Regardless, German public opinion points away from resolve. Mr. Putin would have happily noticed a poll reporting last week that 75% of Germans reject a stronger NATO presence in Eastern Europe.
"They have the vapors," exclaimed John Kornblum, a former Clinton Administration ambassador to Germany, in a recent phone conversation.
So much for the Gauck Doctrine—the call earlier this year by federal President Joachim Gauck for new German responsibility in international security matters, and an end to the country's excuses for hiding from firm engagement. Now Mr. Gauck has given ground, asking Polish students in Warsaw last week to understand that Germany, because of its "warlike past," had to avoid moving "too quickly into confrontation."
An eventually existential clash within the West about its own defense arises here.
On one side, and not alone, is rich, reasonable, non-reckless Norway, where Defense Minister Ine Eriksen Soreide has spoken of the necessity to accept "permanently changed relations" with Russia.

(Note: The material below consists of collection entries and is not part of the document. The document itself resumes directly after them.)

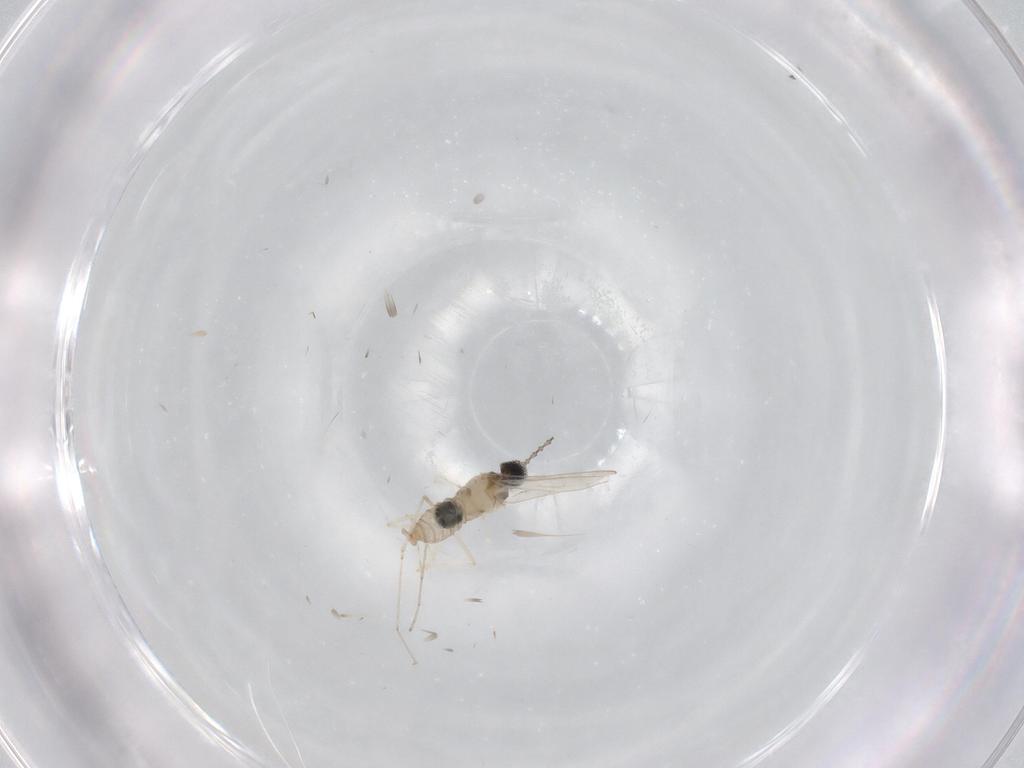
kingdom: Animalia
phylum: Arthropoda
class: Insecta
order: Diptera
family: Cecidomyiidae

She said it has demonstrated "the ability and the will" to go on the attack inside Europe.
On the other side, Mrs. Merkel. Asked recently by the Frankfurter Allgemeine Zeitung for a response to the expansionist policies of Mr. Putin, who has explicitly granted himself the right to armed intervention in Ukraine, the chancellor said, "I see no need for a brand new political formulation.''
Rarely is a member of a profoundly self-involved, comfort-oriented German government willing to face up to this essential problem. But Finance Minister Wolfgang Schäuble has seemingly taken a shot at its avoidance of reality. "The current dispute with Russia has a political dimension that goes beyond what is happening in Ukraine," Mr. Schäuble told Spiegel in late May, adding that Mr. "Putin appears intent on belittling the liberal democratic order."
The only possibly credible defender of that Western system of freedom is the United States.
But pressure must be placed on Germany to stop doing nothing of sufficient force to help in the process. It's a requirement for America's capacity to check Russia—and for halting further U.S. strategic retreat.